9 thoughts on “Bait & Switch: Well, I Didn’t See That Coming”

  1. “Stages should be treated as separate traps (e.g. requiring separate Perception checks).”

    I do not agree with the above, one check should decide if one or more traps are detected. The perception check already deals with the secondary trap element (the character already checks for that), the player should not have to do it as well.

    I think the “Trap Springer’s Nightmare Trap” backs up my view as well.

    Regarding the traps: good stuff!

  2. My favorites are the double pit trap and the kitten. Very nice.

    Also, I’d somewhat agree with Darkjoy’s comment above. The checks COULD be separate, but the player certainly shouldn’t have to search an area more than once to determine if there is a trap there. (I’d be more concerned about that than about how many times the dice are rolled to determine the presence or absence of a trap.)

  3. I prefer the single Perception roll with two target numbers, which is what Jonathan provided here for the double traps. Makes it easy to spot the first one, harder to see the second — just as the trapsmith intended.

  4. I think it’s a matter of taste how you want to handle the two target numbers myself. A single roll does make things quicker but at the same time can create a bit of resentment when they find the first trap but fail to get the second one. Both work I just prefer giving them a second chance before they open that gelatinous room…

    Glad everyone liked it, I may have another part to this coming now that I’m out of the hospital. We’ll see. :)
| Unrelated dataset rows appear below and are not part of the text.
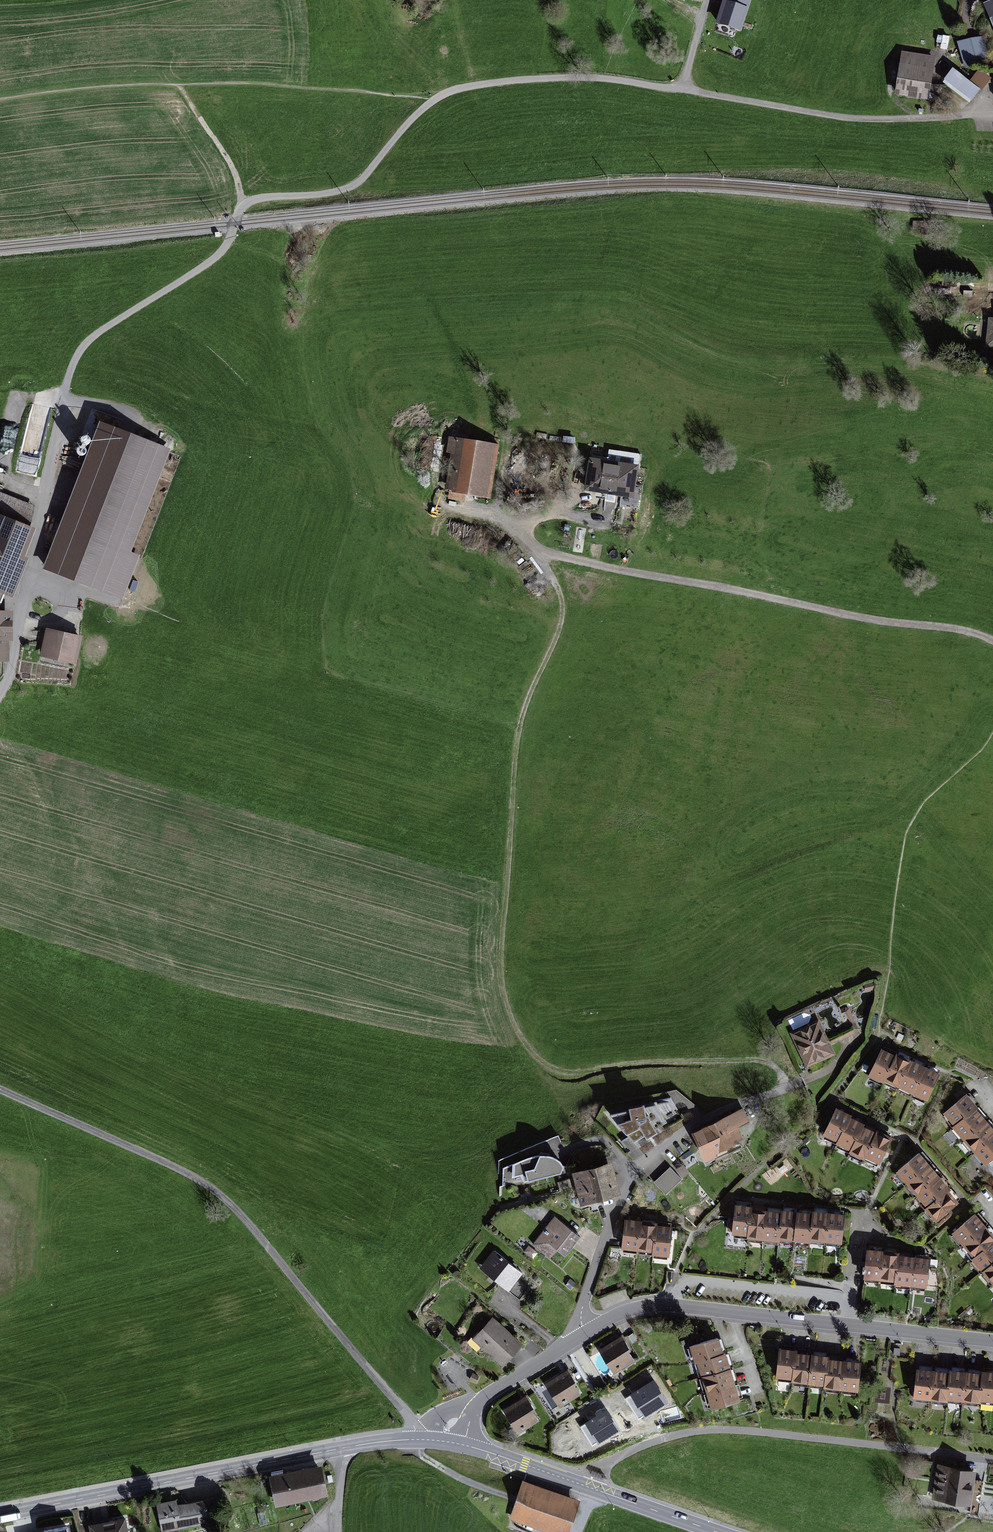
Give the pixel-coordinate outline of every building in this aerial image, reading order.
[(713,6),(735,14),(740,0),(715,0),(713,6)] [(984,38),(957,46),(965,72),(992,64),(984,38)] [(935,60),(902,55),(896,100),(929,105),(935,60)] [(171,448),(98,420),(41,569),(123,600),(139,556),(131,553),(171,448)] [(490,497),(498,444),(453,438),(446,491),(490,497)] [(639,463),(589,455),(583,489),(634,497),(639,463)] [(13,595),(39,527),(30,524),(38,505),(1,491),(0,494),(0,590),(13,595)] [(0,610),(0,632),(14,632),(14,610),(0,610)] [(84,635),(49,628),(43,655),(78,662),(84,635)] [(0,635),(0,659),(11,659),(10,635),(0,635)] [(819,1019),(790,1033),(807,1068),(836,1054),(819,1019)] [(882,1081),(884,1079),(896,1053),(882,1046),(869,1075),(882,1081)] [(884,1079),(898,1085),(912,1057),(897,1050),(896,1053),(884,1079)] [(898,1085),(912,1092),(926,1064),(912,1057),(898,1085)] [(912,1092),(927,1099),(940,1071),(926,1064),(912,1092)] [(944,1111),(955,1125),(978,1106),(980,1104),(968,1091),(944,1111)] [(633,1108),(624,1110),(627,1134),(655,1130),(649,1092),(631,1094),(633,1108)] [(825,1134),(839,1142),(854,1114),(840,1106),(825,1134)] [(953,1126),(964,1139),(988,1118),(978,1106),(955,1125),(953,1126)] [(716,1119),(728,1146),(743,1139),(737,1126),(749,1120),(742,1107),(716,1119)] [(839,1142),(854,1150),(869,1121),(854,1114),(839,1142)] [(974,1151),(992,1135),(992,1124),(988,1118),(964,1139),(974,1151)] [(693,1129),(705,1156),(728,1146),(716,1119),(693,1129)] [(854,1150),(869,1157),(884,1129),(869,1121),(854,1150)] [(869,1157),(883,1165),(899,1137),(884,1129),(869,1157)] [(984,1163),(992,1156),(992,1135),(974,1151),(984,1163)] [(898,1172),(908,1184),(933,1164),(924,1152),(898,1172)] [(504,1168),(503,1188),(559,1173),(563,1165),(561,1158),(550,1153),(538,1153),(504,1168)] [(573,1172),(578,1189),(615,1178),(610,1161),(573,1172)] [(654,1180),(667,1193),(684,1176),(671,1163),(654,1180)] [(908,1184),(918,1196),(943,1176),(933,1164),(908,1184)] [(918,1196),(927,1209),(953,1188),(943,1176),(918,1196)] [(578,1189),(583,1205),(620,1194),(615,1178),(578,1189)] [(927,1209),(937,1221),(963,1201),(953,1188),(927,1209)] [(731,1236),(747,1237),(750,1204),(733,1203),(731,1236)] [(747,1237),(764,1238),(766,1205),(750,1204),(747,1237)] [(764,1238),(780,1239),(783,1207),(766,1205),(764,1238)] [(780,1239),(796,1241),(799,1208),(783,1207),(780,1239)] [(796,1241),(813,1242),(815,1209),(799,1208),(796,1241)] [(813,1242),(829,1243),(832,1211),(815,1209),(813,1242)] [(829,1243),(845,1245),(848,1212),(832,1211),(829,1243)] [(977,1211),(952,1232),(963,1245),(987,1224),(977,1211)] [(556,1214),(531,1244),(550,1260),(559,1249),(567,1255),(583,1236),(556,1214)] [(640,1251),(644,1220),(629,1218),(624,1248),(640,1251)] [(656,1253),(660,1222),(644,1220),(640,1251),(656,1253)] [(672,1255),(676,1224),(660,1222),(656,1253),(672,1255)] [(963,1245),(974,1257),(992,1241),(992,1230),(987,1224),(963,1245)] [(974,1257),(972,1258),(982,1270),(992,1261),(992,1241),(974,1257)] [(868,1278),(884,1280),(887,1250),(872,1248),(868,1278)] [(497,1249),(481,1269),(510,1293),(526,1273),(497,1249)] [(884,1280),(899,1282),(903,1252),(887,1250),(884,1280)] [(899,1282),(915,1284),(918,1253),(903,1252),(899,1282)] [(915,1284),(930,1286),(934,1255),(918,1253),(915,1284)] [(982,1270),(992,1283),(992,1261),(982,1270)] [(496,1317),(476,1339),(506,1366),(526,1344),(496,1317)] [(413,1338),(416,1332),(404,1326),(401,1333),(413,1338)] [(724,1333),(691,1342),(696,1359),(728,1350),(724,1333)] [(391,1349),(402,1342),(398,1335),(387,1342),(391,1349)] [(626,1335),(593,1357),(608,1380),(642,1359),(626,1335)] [(795,1380),(799,1350),(782,1348),(778,1378),(795,1380)] [(728,1350),(696,1359),(700,1375),(733,1366),(728,1350)] [(812,1382),(816,1352),(799,1350),(795,1380),(812,1382)] [(828,1384),(832,1354),(816,1352),(812,1382),(828,1384)] [(845,1387),(849,1357),(832,1354),(828,1384),(845,1387)] [(862,1389),(866,1359),(849,1357),(845,1387),(862,1389)] [(733,1366),(700,1375),(705,1392),(738,1383),(733,1366)] [(933,1399),(935,1367),(918,1366),(916,1398),(933,1399)] [(950,1400),(952,1368),(935,1367),(933,1399),(950,1400)] [(570,1368),(546,1382),(560,1406),(584,1392),(570,1368)] [(967,1401),(969,1369),(952,1368),(950,1400),(967,1401)] [(985,1402),(986,1370),(969,1369),(967,1401),(985,1402)] [(986,1370),(985,1402),(992,1402),(992,1370),(986,1370)] [(473,1374),(470,1382),(477,1385),(480,1377),(473,1374)] [(657,1377),(630,1392),(644,1417),(671,1401),(657,1377)] [(738,1383),(705,1392),(710,1409),(743,1400),(738,1383)] [(529,1395),(503,1410),(517,1433),(543,1417),(529,1395)] [(612,1406),(584,1422),(598,1445),(625,1429),(612,1406)] [(976,1468),(942,1462),(936,1495),(971,1501),(976,1468)] [(325,1465),(271,1476),(277,1506),(331,1495),(325,1465)] [(525,1481),(512,1520),(551,1531),(571,1531),(582,1499),(525,1481)] [(156,1503),(162,1531),(169,1531),(220,1522),(215,1496),(177,1504),(176,1499),(156,1503)] [(90,1524),(92,1531),(128,1531),(125,1517),(90,1524)] [(15,1531),(68,1531),(66,1523),(15,1531)]
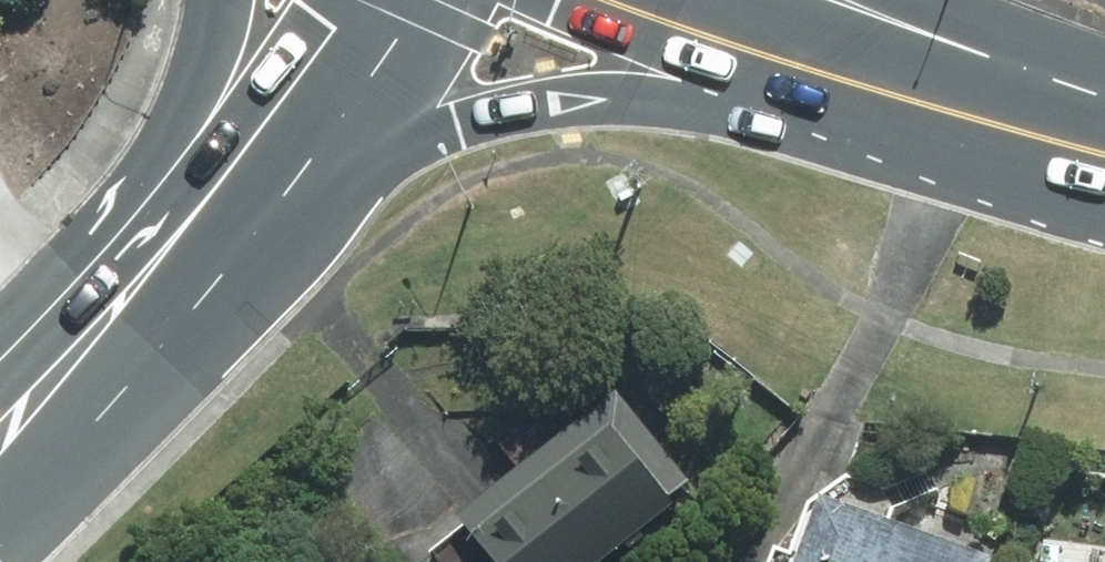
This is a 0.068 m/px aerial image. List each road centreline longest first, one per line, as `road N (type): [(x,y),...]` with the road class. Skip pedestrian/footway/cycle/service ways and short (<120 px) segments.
road 1 (primary): [(909,102),(618,94),(554,98),(466,118),(121,299)]
road 2 (primary): [(366,0),(121,299)]
road 3 (primary): [(121,299),(204,55),(211,0)]
road 4 (primary): [(909,102),(621,0)]
road 5 (primary): [(859,0),(1104,141)]
road 6 (primary): [(1104,152),(909,102)]
road 7 (primary): [(121,299),(0,425)]

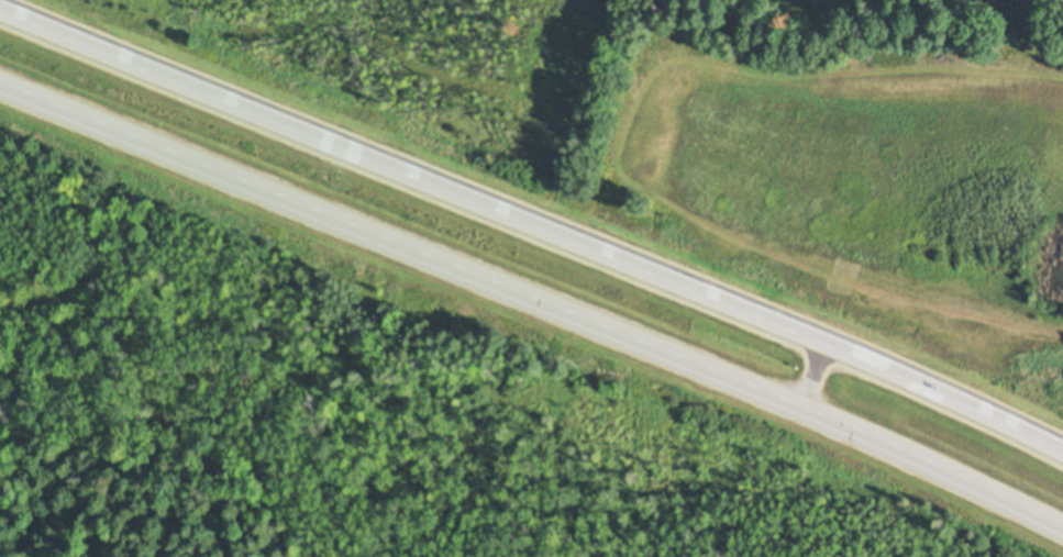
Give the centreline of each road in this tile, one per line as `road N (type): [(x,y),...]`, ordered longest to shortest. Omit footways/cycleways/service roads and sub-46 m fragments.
road 1 (motorway): [(0,83),(927,458),(1062,527)]
road 2 (motorway): [(1062,451),(945,392),(0,9)]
  5. One Perception roll with two target numbers makes perfect sense to me. If a PC perceives the first trap and not the second, but thinks that was too easy and has the suspicious presence of mind to say she looks more closely, give her a second roll.

    Gloriously nasty traps! I’m not sure if my players would, on principal alone, automatically fireball a kitten that bursts into existence in the midst of a tense moment. (Probably. But that’s easy enough to test, isn’t it?) But a spring-loaded gelatinous cube? Perfect!